Problem: Pull out every line in the entries below that contains the string "Política". Case counts.

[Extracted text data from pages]
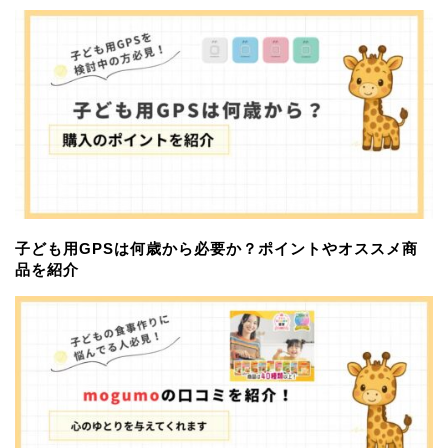
子ども用GPSは何歳から必要か？ポイントやオススメ商
品を紹介
習い事
サブスクサービス
おすすめアイテム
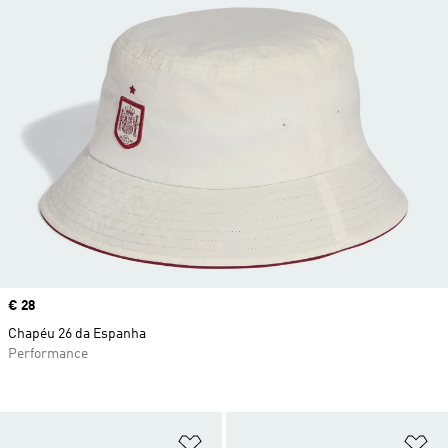
Price
€ 28
Chapéu 26 da Espanha
Performance
Adicionar à Lista de Desejos
Ad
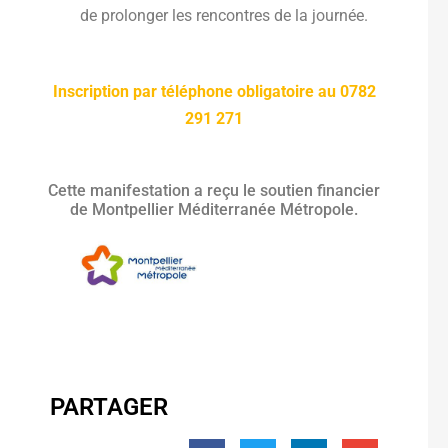
de prolonger les rencontres de la journée.
Inscription par téléphone obligatoire au 0782
291 271
Cette manifestation a reçu le soutien financier
de Montpellier Méditerranée Métropole.
PARTAGER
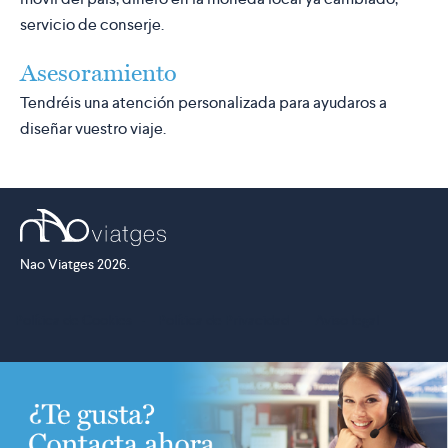
servicio de conserje.
Asesoramiento
Tendréis una atención personalizada para ayudaros a
diseñar vuestro viaje.
Nao Viatges 2026.
Política de Cookies
·
Política de Privacidad
·
Aviso legal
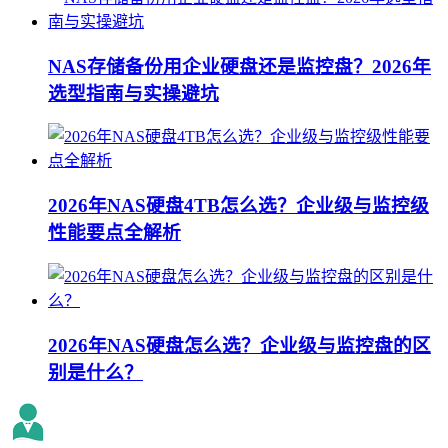
NAS存储备份用企业硬盘还是监控盘？2026年
选型指南与实操避坑
2026年NAS硬盘4TB怎么选？企业级与监控级
性能要点全解析
2026年NAS硬盘怎么选？企业级与监控盘的区
别是什么？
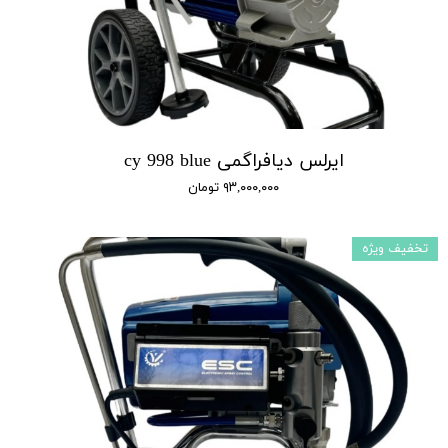
ایرلس دیافراگمی cy 998 blue
۹۳,۰۰۰,۰۰۰ تومان
تخفیف ویژه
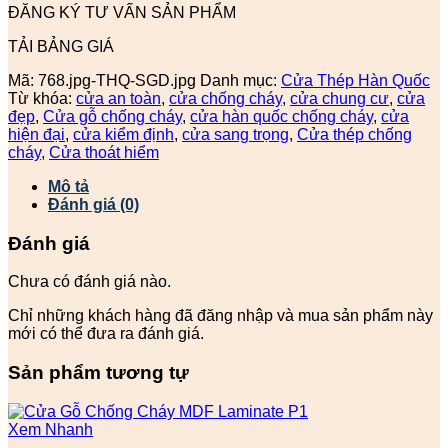
ĐĂNG KÝ TƯ VẤN SẢN PHẨM
TẢI BẢNG GIÁ
Mã:
768.jpg-THQ-SGD.jpg
Danh mục:
Cửa Thép Hàn Quốc
Từ khóa:
cửa an toàn
,
cửa chống cháy
,
cửa chung cư
,
cửa
đẹp
,
Cửa gỗ chống cháy
,
cửa hàn quốc chống cháy
,
cửa
hiện đại
,
cửa kiểm định
,
cửa sang trọng
,
Cửa thép chống
cháy
,
Cửa thoát hiểm
Mô tả
Đánh giá (0)
Đánh giá
Chưa có đánh giá nào.
Chỉ những khách hàng đã đăng nhập và mua sản phẩm này
mới có thể đưa ra đánh giá.
Sản phẩm tương tự
Xem Nhanh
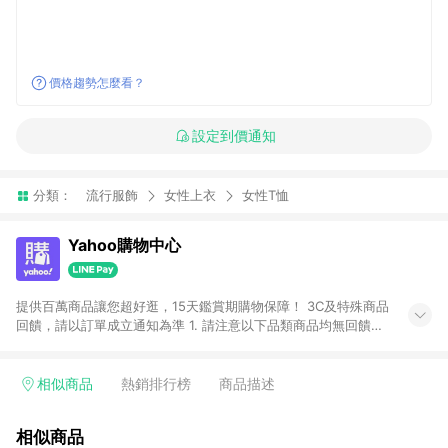
價格趨勢怎麼看？
設定到價通知
分類：
流行服飾
女性上衣
女性T恤
Yahoo購物中心
提供百萬商品讓您超好逛，15天鑑賞期購物保障！ 3C及特殊商品
回饋，請以訂單成立通知為準 1. 請注意以下品類商品均無回饋：
-Apple相關商品/手機/票券/儲值金/虛擬點數 -黃金 (金幣 / 金條
/ 金元寶 /立體黃金 / 黃金擺飾 /黃金條塊) [2023/2/10起適用] -
電玩/遊戲/相機/單眼/鏡頭/拍立得 [2024/6/1起適用] -內接硬
相似商品
熱銷排行榜
商品描述
碟、外接硬碟、主機板/顯示卡[2026/5/18起適用] 2. 以下訂單將
不符合導購資格，亦不得使用點數紅包： - 點擊Yahoo奇摩APP
相似商品
的購回饋活動享Yahoo超贈點回饋者 - 購物中心商店之商品：商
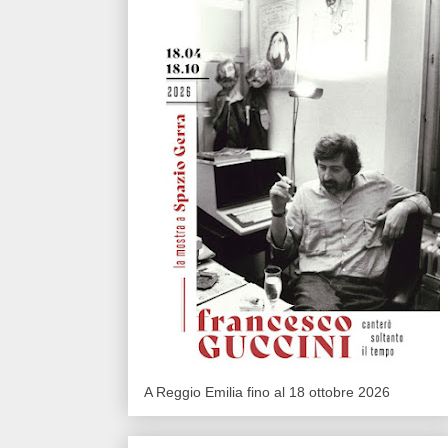
A Reggio Emilia fino al 18 ottobre 2026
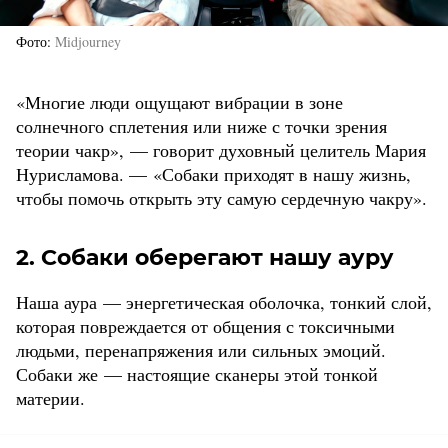
Фото
Midjourney
«Многие люди ощущают вибрации в зоне
солнечного сплетения или ниже с точки зрения
теории чакр», — говорит духовный целитель Мария
Нурисламова. — «Собаки приходят в нашу жизнь,
чтобы помочь открыть эту самую сердечную чакру».
2. Собаки оберегают нашу ауру
Наша аура — энергетическая оболочка, тонкий слой,
которая повреждается от общения с токсичными
людьми, перенапряжения или сильных эмоций.
Собаки же — настоящие сканеры этой тонкой
материи.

Solution:
Política de Cookies
Política de Privacidad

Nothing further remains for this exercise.